In a sense the moderates are right. Almost every word of Vatican II can be interpreted, has been interpreted in Poland, according to Tradition. Hence, there need have been no abrupt ruptures, no inorganic additions or mindless destructions. But in another sense the moderates are wrong. Their "official" Church, after all, although it may not like much of the post-conciliar madness, has certainly tolerated it; in some cases, of course, even encouraged it. And all these "agreed statements": do they not have quasi-official status? Are there not bishops and priests and theologians in good standing on the commissions which produce them? If, in fact, they do not reflect official Church views, why are they not denounced or at least disowned? Such are some of the questions which honest and clear-thinking persons must eventually ask themselves.

By reading this book, they may begin to find answers. They will at least know that it is not nostalgia, so stupidly urged by some as the real reason for our present discontent, which prompts the spirit of a genuine counter-reformation among so many sincere and able Catholics. Our Church in the West lies virtually in ruins, our priests are demoralized, our schools are filled with heresy, nonsense and—at the best—harmless vacuities. Our liturgy has become progressively more wordy, more worldly and more banal. The holiness of the Church seems to have disappeared. Why? Why have such rotten fruits fallen from the tree of renewal? An enemy has done this, you say?

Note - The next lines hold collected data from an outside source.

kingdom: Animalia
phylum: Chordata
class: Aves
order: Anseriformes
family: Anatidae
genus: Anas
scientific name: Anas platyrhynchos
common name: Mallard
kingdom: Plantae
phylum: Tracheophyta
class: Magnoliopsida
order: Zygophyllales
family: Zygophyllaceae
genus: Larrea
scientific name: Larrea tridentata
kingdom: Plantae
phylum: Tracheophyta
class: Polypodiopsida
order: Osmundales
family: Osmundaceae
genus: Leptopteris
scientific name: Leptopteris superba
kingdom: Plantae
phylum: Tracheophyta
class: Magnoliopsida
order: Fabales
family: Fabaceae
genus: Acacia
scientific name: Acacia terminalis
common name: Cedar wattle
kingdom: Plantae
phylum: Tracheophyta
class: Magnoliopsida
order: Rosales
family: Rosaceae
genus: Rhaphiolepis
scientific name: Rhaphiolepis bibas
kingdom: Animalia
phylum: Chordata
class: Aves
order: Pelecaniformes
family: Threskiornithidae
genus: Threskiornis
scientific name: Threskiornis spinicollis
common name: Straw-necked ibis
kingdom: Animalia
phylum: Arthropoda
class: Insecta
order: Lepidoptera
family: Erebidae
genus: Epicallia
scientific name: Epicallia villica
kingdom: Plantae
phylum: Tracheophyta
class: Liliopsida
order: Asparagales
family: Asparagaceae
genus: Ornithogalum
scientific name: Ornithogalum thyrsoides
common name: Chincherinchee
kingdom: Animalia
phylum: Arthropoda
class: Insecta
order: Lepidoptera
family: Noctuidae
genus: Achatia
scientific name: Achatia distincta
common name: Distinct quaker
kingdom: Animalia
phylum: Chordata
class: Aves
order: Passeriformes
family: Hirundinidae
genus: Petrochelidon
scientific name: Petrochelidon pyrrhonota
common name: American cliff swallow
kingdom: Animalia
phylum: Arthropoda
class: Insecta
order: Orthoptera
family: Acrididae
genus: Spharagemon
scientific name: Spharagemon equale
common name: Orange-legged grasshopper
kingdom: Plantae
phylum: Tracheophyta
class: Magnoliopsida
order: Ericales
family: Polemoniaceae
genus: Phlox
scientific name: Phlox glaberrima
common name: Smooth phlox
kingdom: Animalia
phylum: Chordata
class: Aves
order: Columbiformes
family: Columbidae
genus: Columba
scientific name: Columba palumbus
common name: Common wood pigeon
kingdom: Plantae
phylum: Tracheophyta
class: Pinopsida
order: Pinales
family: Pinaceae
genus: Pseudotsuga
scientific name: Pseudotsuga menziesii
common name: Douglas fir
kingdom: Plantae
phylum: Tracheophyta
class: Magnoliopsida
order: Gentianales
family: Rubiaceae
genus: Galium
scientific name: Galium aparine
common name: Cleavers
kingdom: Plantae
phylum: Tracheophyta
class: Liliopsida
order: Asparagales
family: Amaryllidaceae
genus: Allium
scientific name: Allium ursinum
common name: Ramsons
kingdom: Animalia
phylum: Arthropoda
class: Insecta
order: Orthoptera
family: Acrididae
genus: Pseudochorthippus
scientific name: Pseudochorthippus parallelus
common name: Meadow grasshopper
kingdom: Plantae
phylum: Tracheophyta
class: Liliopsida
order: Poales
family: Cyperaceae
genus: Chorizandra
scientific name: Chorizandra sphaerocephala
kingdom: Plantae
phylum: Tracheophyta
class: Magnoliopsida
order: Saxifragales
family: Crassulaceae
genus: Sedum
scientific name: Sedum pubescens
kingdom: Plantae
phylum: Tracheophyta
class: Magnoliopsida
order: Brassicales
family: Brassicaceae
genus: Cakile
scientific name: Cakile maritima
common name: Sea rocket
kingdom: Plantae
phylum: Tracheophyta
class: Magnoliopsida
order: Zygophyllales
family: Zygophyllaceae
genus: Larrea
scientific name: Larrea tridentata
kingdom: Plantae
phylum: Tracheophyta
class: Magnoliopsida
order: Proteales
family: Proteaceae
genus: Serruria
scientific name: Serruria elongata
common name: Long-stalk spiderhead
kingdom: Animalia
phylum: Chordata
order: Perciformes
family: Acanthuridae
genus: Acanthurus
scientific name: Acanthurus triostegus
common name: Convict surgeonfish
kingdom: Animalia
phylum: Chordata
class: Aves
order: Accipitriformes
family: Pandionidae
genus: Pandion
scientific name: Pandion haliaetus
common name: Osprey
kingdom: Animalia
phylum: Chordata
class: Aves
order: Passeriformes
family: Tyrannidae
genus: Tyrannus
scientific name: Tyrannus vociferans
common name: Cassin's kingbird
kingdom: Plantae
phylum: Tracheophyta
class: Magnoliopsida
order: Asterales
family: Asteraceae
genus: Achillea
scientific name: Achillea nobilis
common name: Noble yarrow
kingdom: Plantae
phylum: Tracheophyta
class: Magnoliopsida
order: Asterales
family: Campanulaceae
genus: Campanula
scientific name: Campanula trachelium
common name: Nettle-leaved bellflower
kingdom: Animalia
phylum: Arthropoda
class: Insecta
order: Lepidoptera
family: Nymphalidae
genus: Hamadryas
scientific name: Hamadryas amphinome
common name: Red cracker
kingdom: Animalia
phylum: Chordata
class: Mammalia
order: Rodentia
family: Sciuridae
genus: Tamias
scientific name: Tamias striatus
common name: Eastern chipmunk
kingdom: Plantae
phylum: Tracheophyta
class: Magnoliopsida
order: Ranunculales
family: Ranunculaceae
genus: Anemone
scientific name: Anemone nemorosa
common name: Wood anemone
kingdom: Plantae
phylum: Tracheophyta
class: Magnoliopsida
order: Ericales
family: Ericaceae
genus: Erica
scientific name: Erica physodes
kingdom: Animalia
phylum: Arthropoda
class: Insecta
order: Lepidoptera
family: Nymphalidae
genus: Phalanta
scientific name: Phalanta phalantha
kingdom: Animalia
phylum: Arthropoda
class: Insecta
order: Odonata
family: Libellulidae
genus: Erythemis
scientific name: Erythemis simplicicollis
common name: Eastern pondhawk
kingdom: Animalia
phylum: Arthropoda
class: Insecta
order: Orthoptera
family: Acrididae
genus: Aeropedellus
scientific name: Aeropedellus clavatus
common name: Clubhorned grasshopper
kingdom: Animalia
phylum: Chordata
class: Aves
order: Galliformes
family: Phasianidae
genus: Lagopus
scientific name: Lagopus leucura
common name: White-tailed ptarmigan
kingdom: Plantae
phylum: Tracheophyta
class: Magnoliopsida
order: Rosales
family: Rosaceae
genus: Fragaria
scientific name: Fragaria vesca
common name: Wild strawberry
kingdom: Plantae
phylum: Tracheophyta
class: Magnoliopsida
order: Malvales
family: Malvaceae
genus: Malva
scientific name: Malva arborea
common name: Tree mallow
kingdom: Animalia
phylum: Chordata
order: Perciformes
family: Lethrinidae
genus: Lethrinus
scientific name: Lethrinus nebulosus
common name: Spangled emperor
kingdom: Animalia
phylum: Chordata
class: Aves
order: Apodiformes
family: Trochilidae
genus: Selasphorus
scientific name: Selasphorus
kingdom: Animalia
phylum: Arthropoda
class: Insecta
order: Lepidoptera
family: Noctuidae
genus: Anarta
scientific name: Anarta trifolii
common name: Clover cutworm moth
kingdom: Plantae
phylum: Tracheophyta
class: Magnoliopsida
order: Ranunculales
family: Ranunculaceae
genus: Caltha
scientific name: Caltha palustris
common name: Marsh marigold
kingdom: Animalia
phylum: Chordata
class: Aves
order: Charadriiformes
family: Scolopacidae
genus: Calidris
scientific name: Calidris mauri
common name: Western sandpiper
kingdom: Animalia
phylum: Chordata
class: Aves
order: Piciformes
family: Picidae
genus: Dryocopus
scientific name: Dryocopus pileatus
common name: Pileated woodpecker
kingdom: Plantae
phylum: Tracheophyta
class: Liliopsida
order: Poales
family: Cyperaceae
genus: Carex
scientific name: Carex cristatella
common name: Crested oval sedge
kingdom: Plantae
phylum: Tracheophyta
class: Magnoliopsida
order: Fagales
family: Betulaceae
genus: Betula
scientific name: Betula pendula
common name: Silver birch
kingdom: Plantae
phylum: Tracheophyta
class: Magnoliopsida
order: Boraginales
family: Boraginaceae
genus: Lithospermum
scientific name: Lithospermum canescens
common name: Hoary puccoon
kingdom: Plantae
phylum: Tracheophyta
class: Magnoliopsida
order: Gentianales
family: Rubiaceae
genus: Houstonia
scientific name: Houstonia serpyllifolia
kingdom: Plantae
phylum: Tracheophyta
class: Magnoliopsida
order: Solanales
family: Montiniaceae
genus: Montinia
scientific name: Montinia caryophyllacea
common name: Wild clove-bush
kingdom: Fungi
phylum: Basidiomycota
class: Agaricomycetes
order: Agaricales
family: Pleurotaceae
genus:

Which enemy—within or without?

A delicious by-product of this book is the glaring exposure it affords to the liberal Protestantism of Hans Küng, Catholic priest and seminary professor. Küng's blunt heresies have fooled only the willing blind. But it is good to see them briefly trotted out and contrasted with defined Church dogma. Davies shows convincingly that the Catholic religion is indeed a seamless tunic: to be accepted totally or else rejected. Küng but corroborates this in a negative way. Denying now this, now that, dogma, he ends up with a tangled ball of wool, dirty and fuzzy, and dares to call it Gospel Christianity. (It may be, incidentally, that we shall soon witness the disappearance of Küng from the Church scene. Fr. Joseph Costanzo's scholarly refutation on the one hand and Davies' more popular but no less exact indictment, on the other, may be the prologue to the long-delayed anathema richly merited by this unfortunate man.)

Had Davies' book appeared during the pontificate of Pope Paul VI, it would have depressed me beyond limits. But a different Peter now rules the Church. I have great confidence that without compromising in the least the fullness of Catholic truth and piety, the Pope will give this new rite a Polish accent. If so, the coming generation of priests may come to rejoice as they approach the altar of God. They will understand that offering the Holy Sacrifice is the source and summit of all their other priestly activities. Their sublime vocation is not primarily to build community or even to preach. It is rather to assume the robes and the role of the one High Priest and to re-enact the mystery of Golgotha—the acceptable offering the perfect Sacrifice.